Wenn also nicht die Rakete, dann zurück zur Kanone? Schon in den 1960er Jahren experimentierten der kanadische Ingenieur Gerald Bull und das US-Verteidigungsministerium im Projekt HARP mit großen Navy-Geschützen. Zwar erreichte man Höhen von 180 km, aber für ein Einschwenken in eine Erdumlaufbahn war das Geschoss zu langsam. Spätere Projekte des Lawrence Livermore National Laboratory erreichten mit Leichtgaskanonen höhere Geschwindigkeiten, aber immer noch nicht die benötigten 7,8 km/s. Vorteile des Kanonen-Systems sind, dass keine Klimagase in höhere Atmosphärenschichten gelangen und bodennah entstehende Feinstäube etc. sogar weitgehend abgesaugt werden könnten. Nachteile sind die geringe, räumlich begrenzte (Rohrdurchmesser!) Nutzlast, die mangelnde Geschwindigkeit und die hohe Beschleunigung beim Abschuss, die diese Startmethode für Elektronik schwierig und für Menschen unmöglich macht. Die beiden letzteren Punkte ließen sich vielleicht durch ein System wie die V3 (S.13 f.) beheben, indem an einem überlangen Geschützrohr immer weitere, seitliche Treibladungen gezündet werden, sobald das Geschoss diese passiert hat.

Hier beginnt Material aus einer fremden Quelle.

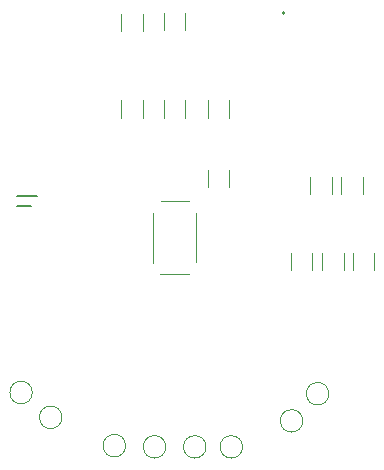
<source format=gbr>
%TF.GenerationSoftware,KiCad,Pcbnew,(6.0.8)*%
%TF.CreationDate,2022-11-18T04:38:56-05:00*%
%TF.ProjectId,Armstrong_v2.0,41726d73-7472-46f6-9e67-5f76322e302e,rev?*%
%TF.SameCoordinates,Original*%
%TF.FileFunction,Legend,Bot*%
%TF.FilePolarity,Positive*%
%FSLAX46Y46*%
G04 Gerber Fmt 4.6, Leading zero omitted, Abs format (unit mm)*
G04 Created by KiCad (PCBNEW (6.0.8)) date 2022-11-18 04:38:56*
%MOMM*%
%LPD*%
G01*
G04 APERTURE LIST*
%ADD10C,0.120000*%
%ADD11C,0.200000*%
G04 APERTURE END LIST*
D10*
%TO.C,SW\u002A\u002A1*%
X101850000Y-97910000D02*
X101850000Y-102080000D01*
X101210000Y-103100000D02*
X98780000Y-103100000D01*
X98810000Y-96900000D02*
X101180000Y-96900000D01*
X98150000Y-102120000D02*
X98150000Y-97890000D01*
D11*
%TO.C,D1*%
X87850000Y-97300000D02*
X86650000Y-97300000D01*
X88320000Y-96500000D02*
X86650000Y-96500000D01*
D10*
%TO.C,R12*%
X114090000Y-94872936D02*
X114090000Y-96327064D01*
X115910000Y-94872936D02*
X115910000Y-96327064D01*
%TO.C,R11*%
X113310000Y-96327064D02*
X113310000Y-94872936D01*
X111490000Y-96327064D02*
X111490000Y-94872936D01*
%TO.C,R10*%
X95490000Y-88372936D02*
X95490000Y-89827064D01*
X97310000Y-88372936D02*
X97310000Y-89827064D01*
%TO.C,R9*%
X104610000Y-95727064D02*
X104610000Y-94272936D01*
X102790000Y-95727064D02*
X102790000Y-94272936D01*
%TO.C,R7*%
X97310000Y-82527064D02*
X97310000Y-81072936D01*
X95490000Y-82527064D02*
X95490000Y-81072936D01*
%TO.C,R6*%
X104610000Y-89827064D02*
X104610000Y-88372936D01*
X102790000Y-89827064D02*
X102790000Y-88372936D01*
%TO.C,R5*%
X99090000Y-80972936D02*
X99090000Y-82427064D01*
X100910000Y-80972936D02*
X100910000Y-82427064D01*
%TO.C,R4*%
X100910000Y-89827064D02*
X100910000Y-88372936D01*
X99090000Y-89827064D02*
X99090000Y-88372936D01*
%TO.C,R3*%
X115090000Y-101272936D02*
X115090000Y-102727064D01*
X116910000Y-101272936D02*
X116910000Y-102727064D01*
%TO.C,R2*%
X114310000Y-102727064D02*
X114310000Y-101272936D01*
X112490000Y-102727064D02*
X112490000Y-101272936D01*
%TO.C,R1*%
X109840000Y-101272936D02*
X109840000Y-102727064D01*
X111660000Y-101272936D02*
X111660000Y-102727064D01*
%TO.C,TP13*%
X90450000Y-115200000D02*
G75*
G03*
X90450000Y-115200000I-950000J0D01*
G01*
%TO.C,TP12*%
X87950000Y-113100000D02*
G75*
G03*
X87950000Y-113100000I-950000J0D01*
G01*
%TO.C,TP11*%
X105750000Y-117700000D02*
G75*
G03*
X105750000Y-117700000I-950000J0D01*
G01*
%TO.C,TP10*%
X110850000Y-115500000D02*
G75*
G03*
X110850000Y-115500000I-950000J0D01*
G01*
%TO.C,TP9*%
X102650000Y-117700000D02*
G75*
G03*
X102650000Y-117700000I-950000J0D01*
G01*
%TO.C,TP8*%
X113050000Y-113200000D02*
G75*
G03*
X113050000Y-113200000I-950000J0D01*
G01*
%TO.C,TP7*%
X99250000Y-117700000D02*
G75*
G03*
X99250000Y-117700000I-950000J0D01*
G01*
%TO.C,TP6*%
X95850000Y-117600000D02*
G75*
G03*
X95850000Y-117600000I-950000J0D01*
G01*
D11*
%TO.C,U1*%
X109326750Y-80970000D02*
G75*
G03*
X109326750Y-80970000I-100000J0D01*
G01*
%TD*%
M02*

</source>
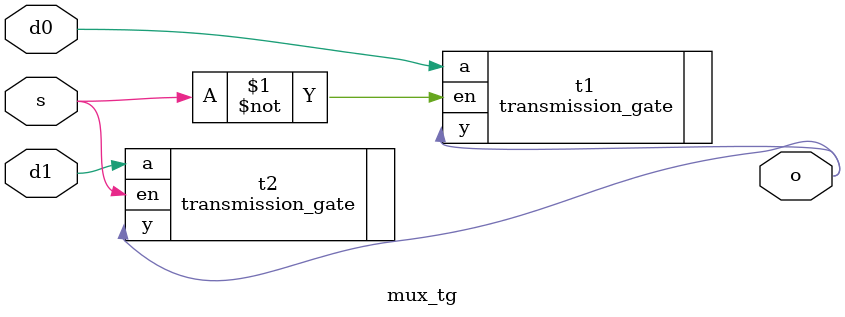
<source format=v>
`include"transmission_gate.v"
module mux_tg(input d0,d1,s,output o);
wire w1;
transmission_gate t1(.a(d0),.en(~s),.y(o));
transmission_gate t2(.a(d1),.en(s),.y(o));
endmodule

</source>
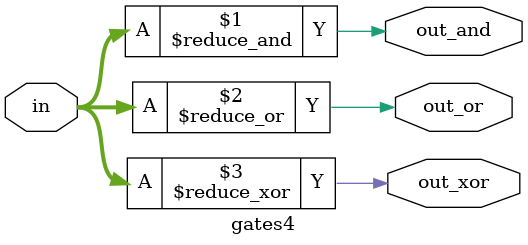
<source format=v>


`default_nettype none

module gates4(
    input [3:0] in,
    output out_and,
    output out_or,
    output out_xor
);
    assign out_and = &in; 
    assign out_or = |in;
    assign out_xor = ^in;
endmodule
</source>
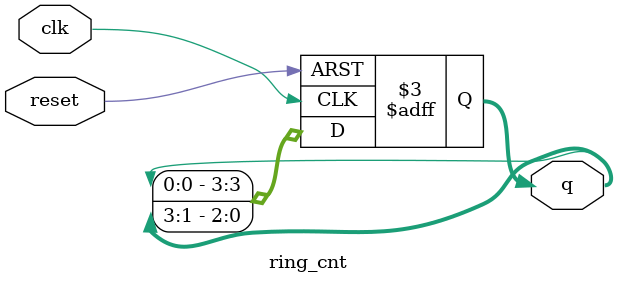
<source format=v>
module ring_cnt(
    input clk,
    input reset,
    output reg [3:0] q
);

always @ (posedge clk or negedge reset) begin
    if(!reset)
        q <= 4'b0001;
    else begin
        q[3] <= q[0];
        q[2] <= q[3];
        q[1] <= q[2];
        q[0] <= q[1];
    end
end
endmodule
</source>
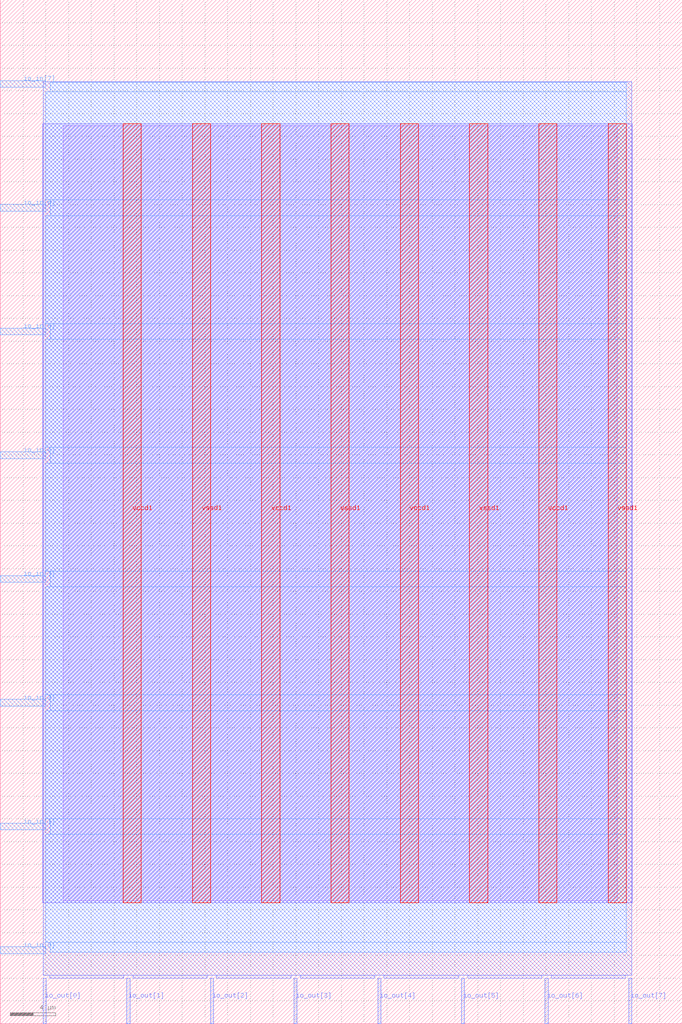
<source format=lef>
VERSION 5.7 ;
  NOWIREEXTENSIONATPIN ON ;
  DIVIDERCHAR "/" ;
  BUSBITCHARS "[]" ;
MACRO tt2_tholin_multiplier
  CLASS BLOCK ;
  FOREIGN tt2_tholin_multiplier ;
  ORIGIN 0.000 0.000 ;
  SIZE 60.000 BY 90.000 ;
  PIN io_in[0]
    DIRECTION INPUT ;
    USE SIGNAL ;
    PORT
      LAYER met3 ;
        RECT 0.000 6.160 4.000 6.760 ;
    END
  END io_in[0]
  PIN io_in[1]
    DIRECTION INPUT ;
    USE SIGNAL ;
    PORT
      LAYER met3 ;
        RECT 0.000 17.040 4.000 17.640 ;
    END
  END io_in[1]
  PIN io_in[2]
    DIRECTION INPUT ;
    USE SIGNAL ;
    PORT
      LAYER met3 ;
        RECT 0.000 27.920 4.000 28.520 ;
    END
  END io_in[2]
  PIN io_in[3]
    DIRECTION INPUT ;
    USE SIGNAL ;
    PORT
      LAYER met3 ;
        RECT 0.000 38.800 4.000 39.400 ;
    END
  END io_in[3]
  PIN io_in[4]
    DIRECTION INPUT ;
    USE SIGNAL ;
    PORT
      LAYER met3 ;
        RECT 0.000 49.680 4.000 50.280 ;
    END
  END io_in[4]
  PIN io_in[5]
    DIRECTION INPUT ;
    USE SIGNAL ;
    PORT
      LAYER met3 ;
        RECT 0.000 60.560 4.000 61.160 ;
    END
  END io_in[5]
  PIN io_in[6]
    DIRECTION INPUT ;
    USE SIGNAL ;
    PORT
      LAYER met3 ;
        RECT 0.000 71.440 4.000 72.040 ;
    END
  END io_in[6]
  PIN io_in[7]
    DIRECTION INPUT ;
    USE SIGNAL ;
    PORT
      LAYER met3 ;
        RECT 0.000 82.320 4.000 82.920 ;
    END
  END io_in[7]
  PIN io_out[0]
    DIRECTION OUTPUT TRISTATE ;
    USE SIGNAL ;
    PORT
      LAYER met2 ;
        RECT 3.770 0.000 4.050 4.000 ;
    END
  END io_out[0]
  PIN io_out[1]
    DIRECTION OUTPUT TRISTATE ;
    USE SIGNAL ;
    PORT
      LAYER met2 ;
        RECT 11.130 0.000 11.410 4.000 ;
    END
  END io_out[1]
  PIN io_out[2]
    DIRECTION OUTPUT TRISTATE ;
    USE SIGNAL ;
    PORT
      LAYER met2 ;
        RECT 18.490 0.000 18.770 4.000 ;
    END
  END io_out[2]
  PIN io_out[3]
    DIRECTION OUTPUT TRISTATE ;
    USE SIGNAL ;
    PORT
      LAYER met2 ;
        RECT 25.850 0.000 26.130 4.000 ;
    END
  END io_out[3]
  PIN io_out[4]
    DIRECTION OUTPUT TRISTATE ;
    USE SIGNAL ;
    PORT
      LAYER met2 ;
        RECT 33.210 0.000 33.490 4.000 ;
    END
  END io_out[4]
  PIN io_out[5]
    DIRECTION OUTPUT TRISTATE ;
    USE SIGNAL ;
    PORT
      LAYER met2 ;
        RECT 40.570 0.000 40.850 4.000 ;
    END
  END io_out[5]
  PIN io_out[6]
    DIRECTION OUTPUT TRISTATE ;
    USE SIGNAL ;
    PORT
      LAYER met2 ;
        RECT 47.930 0.000 48.210 4.000 ;
    END
  END io_out[6]
  PIN io_out[7]
    DIRECTION OUTPUT TRISTATE ;
    USE SIGNAL ;
    PORT
      LAYER met2 ;
        RECT 55.290 0.000 55.570 4.000 ;
    END
  END io_out[7]
  PIN vccd1
    DIRECTION INOUT ;
    USE POWER ;
    PORT
      LAYER met4 ;
        RECT 10.815 10.640 12.415 79.120 ;
    END
    PORT
      LAYER met4 ;
        RECT 23.005 10.640 24.605 79.120 ;
    END
    PORT
      LAYER met4 ;
        RECT 35.195 10.640 36.795 79.120 ;
    END
    PORT
      LAYER met4 ;
        RECT 47.385 10.640 48.985 79.120 ;
    END
  END vccd1
  PIN vssd1
    DIRECTION INOUT ;
    USE GROUND ;
    PORT
      LAYER met4 ;
        RECT 16.910 10.640 18.510 79.120 ;
    END
    PORT
      LAYER met4 ;
        RECT 29.100 10.640 30.700 79.120 ;
    END
    PORT
      LAYER met4 ;
        RECT 41.290 10.640 42.890 79.120 ;
    END
    PORT
      LAYER met4 ;
        RECT 53.480 10.640 55.080 79.120 ;
    END
  END vssd1
  OBS
      LAYER li1 ;
        RECT 5.520 10.795 54.280 78.965 ;
      LAYER met1 ;
        RECT 3.750 10.640 55.590 79.120 ;
      LAYER met2 ;
        RECT 3.780 4.280 55.560 82.805 ;
        RECT 4.330 4.000 10.850 4.280 ;
        RECT 11.690 4.000 18.210 4.280 ;
        RECT 19.050 4.000 25.570 4.280 ;
        RECT 26.410 4.000 32.930 4.280 ;
        RECT 33.770 4.000 40.290 4.280 ;
        RECT 41.130 4.000 47.650 4.280 ;
        RECT 48.490 4.000 55.010 4.280 ;
      LAYER met3 ;
        RECT 4.400 81.920 55.070 82.785 ;
        RECT 4.000 72.440 55.070 81.920 ;
        RECT 4.400 71.040 55.070 72.440 ;
        RECT 4.000 61.560 55.070 71.040 ;
        RECT 4.400 60.160 55.070 61.560 ;
        RECT 4.000 50.680 55.070 60.160 ;
        RECT 4.400 49.280 55.070 50.680 ;
        RECT 4.000 39.800 55.070 49.280 ;
        RECT 4.400 38.400 55.070 39.800 ;
        RECT 4.000 28.920 55.070 38.400 ;
        RECT 4.400 27.520 55.070 28.920 ;
        RECT 4.000 18.040 55.070 27.520 ;
        RECT 4.400 16.640 55.070 18.040 ;
        RECT 4.000 7.160 55.070 16.640 ;
        RECT 4.400 6.295 55.070 7.160 ;
  END
END tt2_tholin_multiplier
END LIBRARY


</source>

Eine weitere Option sind eine Art elektrische Kanone bzw. Katapult/Schlitten, auch Coilgun oder Railgun genannt. Sie sollen Geschwindigkeiten von ca. 20 km/s erreichen, wären also sowohl für Flüge in einen Erdorbit geeignet als auch nach außerhalb. Allerdings ist zu bedenken, dass die Geschwindigkeit erst einmal durch den Luftwiderstand sinkt, sobald das Raumfahrzeug den elektrischen Leiter verlassen hat. Zudem brauchen solche Startanlagen kilometerlange Schienen, um die Beschleunigung pro Sekunde für Menschen erträglich zu halten. Ähnliche Verfahren wie die auf Flugzeugträgern eingesetzten Dampfkatapulte können die erforderlichen Geschwindigkeiten bei weitem nicht erreichen.
Eine weitere, derzeit allerdings noch nicht technisch umsetzbare Idee ist ein Weltraumlift, bei dem ein Seil von einem in 40.000 km Höhe geostationär positionierten Satelliten herabgelassen und an einer Bodenstation befestigt wird, um dann an diesem Seil kostengünstig und mit wenig Energie Lasten in den Weltraum zu befördern. Diese seit ca. 60 Jahren diskutierte und erforschte Methode scheitert bis heute an den fehlenden Materialien für ein entsprechend hochfestes Seil.
Weitere Antriebsverfahren wie die elektrischen Raumfahrtantriebe eignen sich nur für Bahnkorrekturen von Satelliten im Weltraum oder sind Energiesparmodelle wie die Vater-und-Sohn-Systeme (Huckepack-Verfahren), zu denen u.a. das deutsche Sänger-Projekt gehört.
Die wenigen bisherigen Optionen für eine klimaneutrale Raumfahrt machen deutlich, dass hier eine wirkliche technische Herausforderung liegt, und dass der immer wieder gehypte Weltraumtourismus wohl ein Wunschtraum bleiben wird.